━━━ RECORDS FOR THIS EXERCISE ━━━

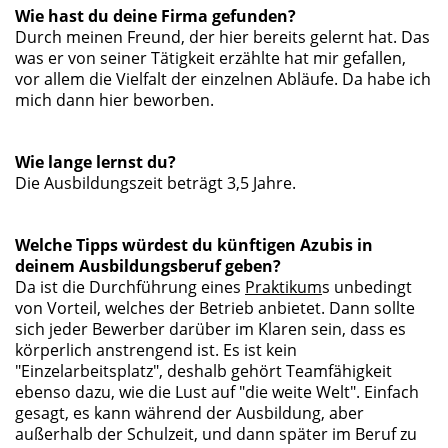
Wie hast du deine Firma gefunden?
Durch meinen Freund, der hier bereits gelernt hat. Das
was er von seiner Tätigkeit erzählte hat mir gefallen,
vor allem die Vielfalt der einzelnen Abläufe. Da habe ich
mich dann hier beworben.
Wie lange lernst du?
Die Ausbildungszeit beträgt 3,5 Jahre.
Welche Tipps würdest du künftigen Azubis in
deinem Ausbildungsberuf geben?
Da ist die Durchführung eines
Praktikum
s unbedingt
von Vorteil, welches der Betrieb anbietet. Dann sollte
sich jeder Bewerber darüber im Klaren sein, dass es
körperlich anstrengend ist. Es ist kein
"Einzelarbeitsplatz", deshalb gehört Teamfähigkeit
ebenso dazu, wie die Lust auf "die weite Welt". Einfach
gesagt, es kann während der Ausbildung, aber
außerhalb der Schulzeit, und dann später im Beruf zu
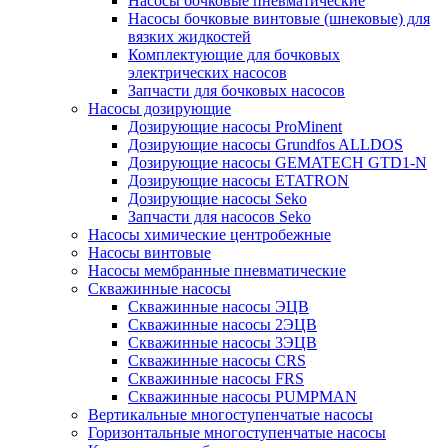
Насосы бочковые пневматические
Насосы бочковые винтовые (шнековые) для
вязких жидкостей
Комплектующие для бочковых
электрических насосов
Запчасти для бочковых насосов
Насосы дозирующие
Дозирующие насосы ProMinent
Дозирующие насосы Grundfos ALLDOS
Дозирующие насосы GEMATECH GTD1-N
Дозирующие насосы ETATRON
Дозирующие насосы Seko
Запчасти для насосов Seko
Насосы химические центробежные
Насосы винтовые
Насосы мембранные пневматические
Скважинные насосы
Скважинные насосы ЭЦВ
Скважинные насосы 2ЭЦВ
Скважинные насосы 3ЭЦВ
Скважинные насосы CRS
Скважинные насосы FRS
Скважинные насосы PUMPMAN
Вертикальные многоступенчатые насосы
Горизонтальные многоступенчатые насосы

━━━

#### [WHAT IS NEEDED]
What you give back must match the material above exactly, minus its pictures.

#### [ANSWER TO THE EXERCISE]
Wie hast du deine Firma gefunden?
Durch meinen Freund, der hier bereits gelernt hat. Das
was er von seiner Tätigkeit erzählte hat mir gefallen,
vor allem die Vielfalt der einzelnen Abläufe. Da habe ich
mich dann hier beworben.
Wie lange lernst du?
Die Ausbildungszeit beträgt 3,5 Jahre.
Welche Tipps würdest du künftigen Azubis in
deinem Ausbildungsberuf geben?
Da ist die Durchführung eines
Praktikum
s unbedingt
von Vorteil, welches der Betrieb anbietet. Dann sollte
sich jeder Bewerber darüber im Klaren sein, dass es
körperlich anstrengend ist. Es ist kein
"Einzelarbeitsplatz", deshalb gehört Teamfähigkeit
ebenso dazu, wie die Lust auf "die weite Welt". Einfach
gesagt, es kann während der Ausbildung, aber
außerhalb der Schulzeit, und dann später im Beruf zu
Насосы бочковые пневматические
Насосы бочковые винтовые (шнековые) для
вязких жидкостей
Комплектующие для бочковых
электрических насосов
Запчасти для бочковых насосов
Насосы дозирующие
Дозирующие насосы ProMinent
Дозирующие насосы Grundfos ALLDOS
Дозирующие насосы GEMATECH GTD1-N
Дозирующие насосы ETATRON
Дозирующие насосы Seko
Запчасти для насосов Seko
Насосы химические центробежные
Насосы винтовые
Насосы мембранные пневматические
Скважинные насосы
Скважинные насосы ЭЦВ
Скважинные насосы 2ЭЦВ
Скважинные насосы 3ЭЦВ
Скважинные насосы CRS
Скважинные насосы FRS
Скважинные насосы PUMPMAN
Вертикальные многоступенчатые насосы
Горизонтальные многоступенчатые насосы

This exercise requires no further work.